Inside the Heart of a Survivor: RAGE
(originally published June 16, 2016)
We hear about the resiliency of those who survive violent relationships, their courage and bravery.
I want to talk about rage. MY rage. My anger and yes…hatred. Pure, ugly, hatred and rage. I had trouble coming to terms with my abuse. I didn’t have counseling. I didn’t know how to talk about it or if I even should. I knew a small handful of women who survived similar things, and I felt like it was a secret club. We talked around our stories. We spoke in soft voices. Sometimes I couldn’t bear to listen to the stories of others who also survived. It left me feeling guilty that I couldn’t be there for a friend trying to get through the same thing I’d survived.
Two years ago, memories surrounding the whole period of time leading up to and then into the first abusive relationship confronted me. A reconnect with an old friend brought everything to the forefront, and I was forced to face it.

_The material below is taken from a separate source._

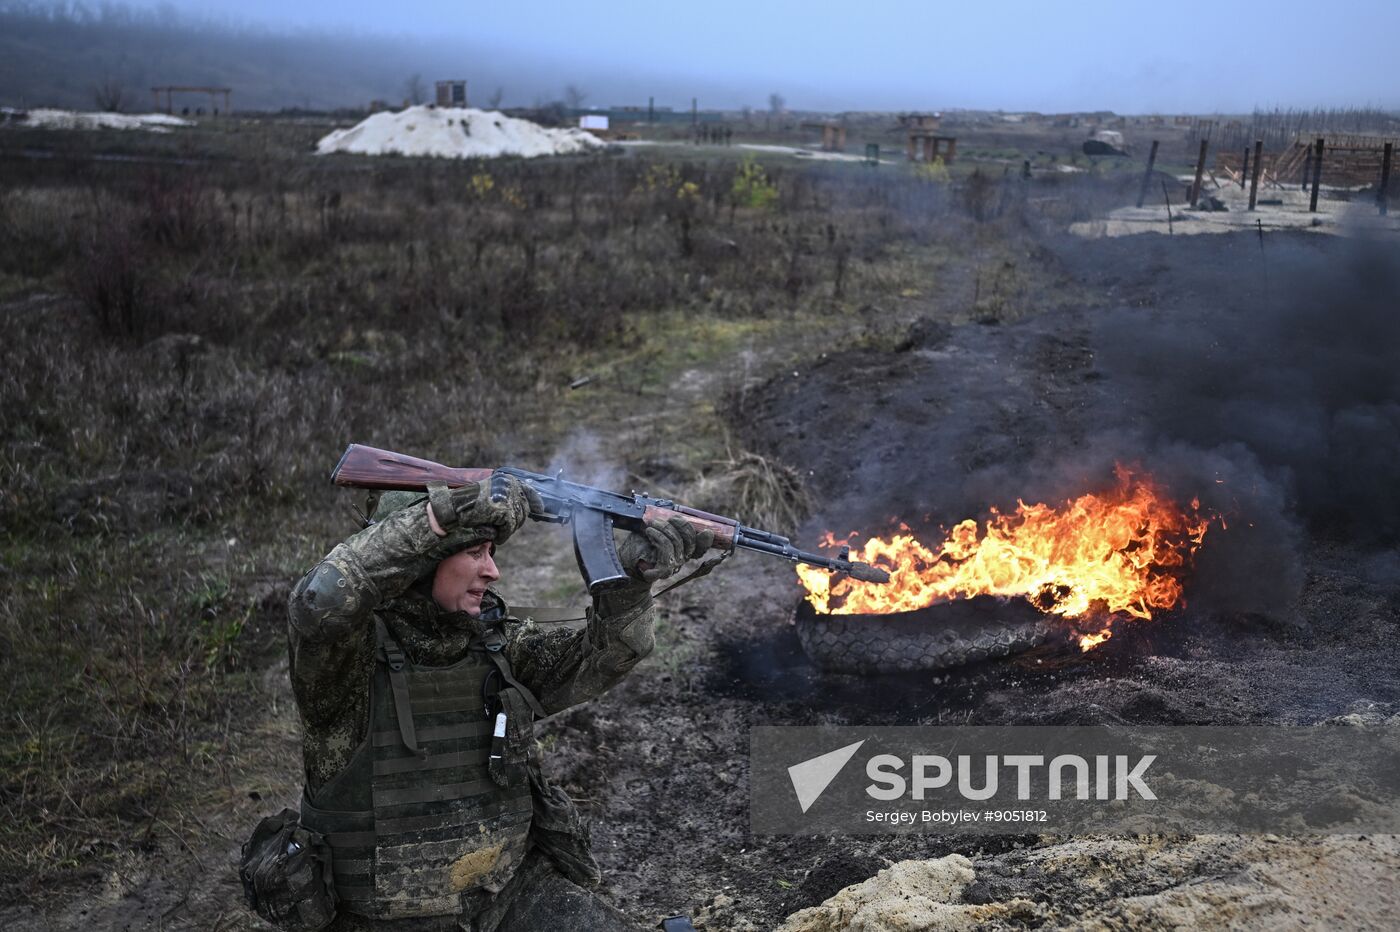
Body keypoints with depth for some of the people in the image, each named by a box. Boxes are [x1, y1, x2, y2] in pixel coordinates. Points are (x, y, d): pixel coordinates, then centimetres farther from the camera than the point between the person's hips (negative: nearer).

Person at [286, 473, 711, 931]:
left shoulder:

One specific day in 1993 was a turning point; and had things gone differently on that day and in the days before, who knows what my life could have been?? Who knows who I would be today, what I could have achieved?!?!
I had no choice but to face this massive trigger head on. It slammed into me like a rogue ocean wave, and knocked me down emotionally. The power of my feelings sent me first to my heavy bag, to rain punches on it while I screamed “WHY?!?!?!?!?” until I was hoarse. A flood of tears streamed down my cheeks until I was too blind to punch anymore. I threw my arms around my bag and wailed like a lost child. I didn’t understand why I had been “chosen” to endure domestic violence. I fell to my knees as my legs weakened, and ended up in the fetal position, sobbing. As a believer in “karma” and “everything happens for a reason,” I had yet to find the “reason” for what I survived. What was the “payback,” and what had I done in my first 22 years that led to nearly five years of verbal and physical abuse that almost killed me?!?!?
I spent days mourning the loss of the life I thought I could have had; the life I envisioned when I was a younger woman. The career I dreamed about, the friends who didn’t know how to handle the broken me and who either said goodbye or exited my life without a word. The places I thought I’d visit and the experiences I was certain I would have. I have never been so enraged and full of hate in my life. I felt cheated. These men go on with their lives, while I have to face this shit for the rest of my days.
It’s true that time has healed some of the wounds; however, there will be residuals. I will struggle with self-esteem and body image issues because of the ugly words and punishments hurled my way. I will forever have a need for personal space, and I will never be comfortable if and when a stranger touches me without my permission. Nightmares have lessened in frequency, but they still come. The most recent one was this past February-I remember my nightmares; it is hard to forget being awakened by the sound of your own screams as the dream of being strangled slowly fades from your brain. Oh, you didn’t know? The frat boy tried to strangle me with his bare hands on my 23rd birthday. Thankful for turtlenecks I was that year. This was AFTER he held a knife to my throat and told me no one would miss me if he killed me then and there, and BEFORE the PD said I had no grounds for a TRO. They saw my injuries and turned a blind eye. And yes, I’m angry about that too.
I will face down triggers for the rest of my life. Some of them I am familiar with, and know how to work through them. Others are newer; and I’m sure there are some I have yet to face. One of my biggest fears is facing a new trigger in an environment where I cannot ‘escape,’ such as at work. I used to be a fearless woman; and now there are days that I encounter fears I cannot name. And it all makes me angry. It makes me angry that I will probably never know why this happened to me. Angrier when I wonder who I would have become had I not been through this. I have times where I am all but helpless with rage; especially after a new trigger appears. I know it isn’t good to feel such hate. I am probably supposed to find a way to forgive these men…BUT I CAN’T. I.CAN.**NOT!**
I walked away in 1998; almost 20 years ago, and I still can’t forgive. Will forgiveness lessen my rage? Will it ease the nightmares and the fears? Will I ever have answers???